Later on that day, Elsie is talking to Kit, who has stopped by on his way out to hunt, though I’m sure it isn’t even bow or muzzle-loading season yet. Maybe he is putting his marijuana crop to bed or preparing a new spot for next year. I try to edge past them, but Elsie won’t have it.

“Excuse me, I’ve got to—”

“Stay here,” says Elsie. “Kit’s telling me something very interesting.”

“So they don’t advertise,” she goes on.

“Oh, some do. There are little newspapers that go in for that sort of thing.” He is very serious. “But of course the really good ones don’t need to, they are known by reputation.”

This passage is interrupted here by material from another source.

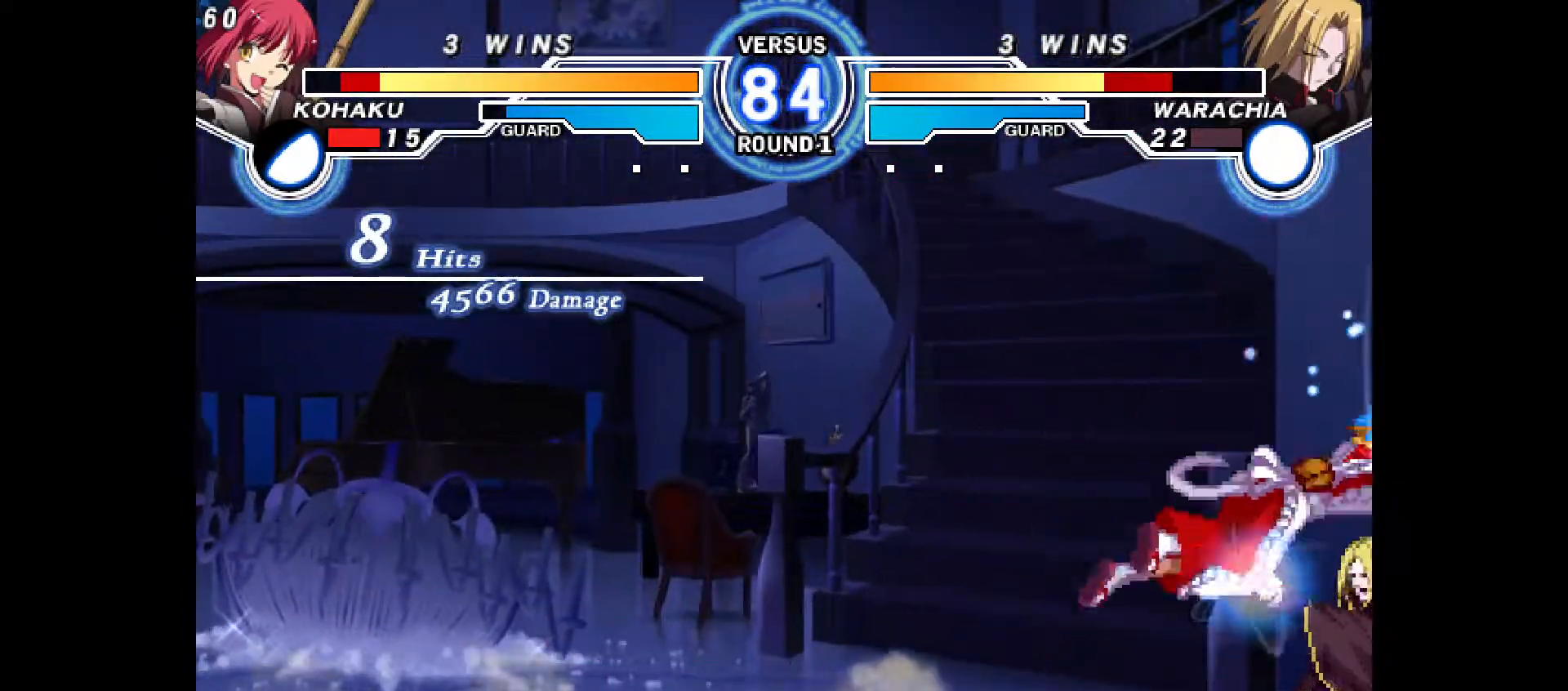
{"buttons": ["DPAD_RIGHT"], "events": [[250, "CROSS", "down"], [333, "CROSS", "up"], [383, "CROSS", "down"], [450, "CROSS", "up"]]}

“Their powers, I suppose.”

He nods and tells us that the shaman he consulted gave him a blanket and a water bottle and then put him out in his backyard to fast for four days. The shaman made a circle around him and told him to stay in it. Then the shaman went back into his house and lived his ordinary life while Kit sat in the circle through a sunny afternoon, a cold night, a light drizzle in the morning, and so on. Four days of it. From time to time the shaman came out of the house and burned sweet grass or sage and fanned the smoke onto Tatro. During the four days, Kit was supposed to have a vision that would give him his financial bearings and tell him about his own tribal origins. But he didn’t really have a vision, it turned out. He ended his fast dizzy, sick, calm, but utterly miserable because he’d found no answers except, perhaps, that he should visit an employment agency. It was on the way home that it happened, though, like a thunderclap.

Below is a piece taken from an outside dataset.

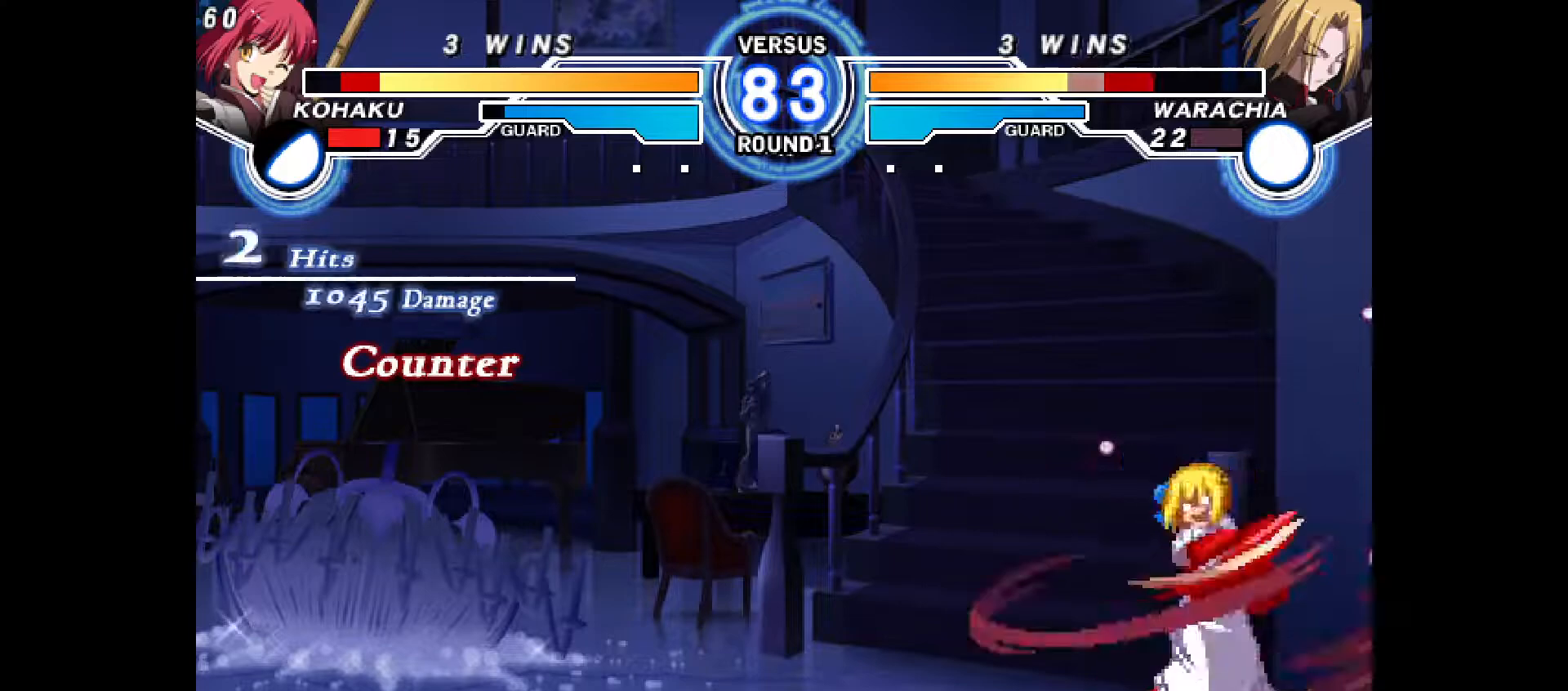
{"buttons": [], "events": [[17, "CROSS", "down"], [83, "CROSS", "up"], [117, "CROSS", "down"], [200, "CROSS", "up"], [367, "DPAD_RIGHT", "up"]]}
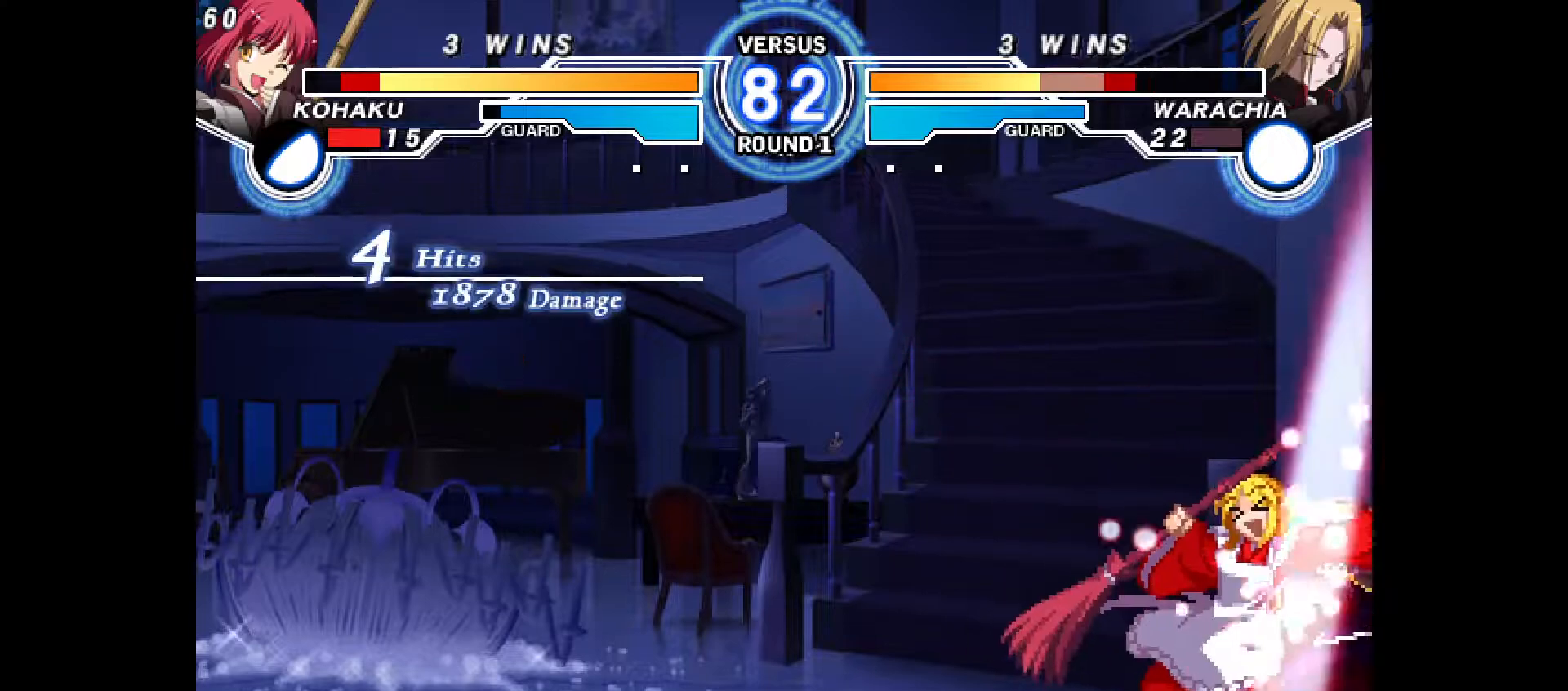
{"buttons": ["DPAD_RIGHT"], "events": [[50, "DPAD_DOWN", "down"], [250, "R2", "down"], [300, "R2", "up"], [367, "DPAD_RIGHT", "down"], [417, "DPAD_DOWN", "up"], [467, "CIRCLE", "down"], [500, "CIRCLE", "up"]]}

Driving the two-lane highway, Kit passed a sleek RV, only to find there were a line of them before him, all the same, going no more than 50 mph. Irritated and anxious to get home, he passed another RV and crept up behind the next one. Kit wasn’t the sort to putz along in the group and he was determined to travel at his own speed. He made it around six before he realized that they were all the same make—Winnebago. But that didn’t faze him. No, he said, he had to be hit on the head by the spirits to see it. As he passed another RV on a slight uphill, a red Jeep Cherokee came barreling at him out of nowhere. As Kit swerved, his first terrified thought was I should have stayed with the Winnebagos. Even as he wrenched back into the right-hand lane, he braced himself, sure he’d smash into one of them. But to his surprise a space had opened. The Winnebagos had seen his plight and parted to take him in. All of this happened in a second or two, the miss and entry each only cleared by inches. As Tatro floated on, driving, half out of his body, the terror left him and in its place there grew a singular joy. He was safe, he was at ease, taken in, accepted. He belonged.

We all gave that a long beat of silence.

“So you think you’re a Winnebago?” I ask.

Kit Tatro puts his hands up, and Elsie smiles and won’t speak.

“We prefer to be called Ho-chunks,” he says.

“There was a Cherokee. Why couldn’t you have been a Cherokee?”

“Remember, the Cherokee nearly killed me. I figure that we might have been traditional enemies.”

I hope he’s kidding when he says that, but he doesn’t seem to have a sense of humor about this.

“So your vision consists of a brand name. You are a brand name?” I can’t help myself.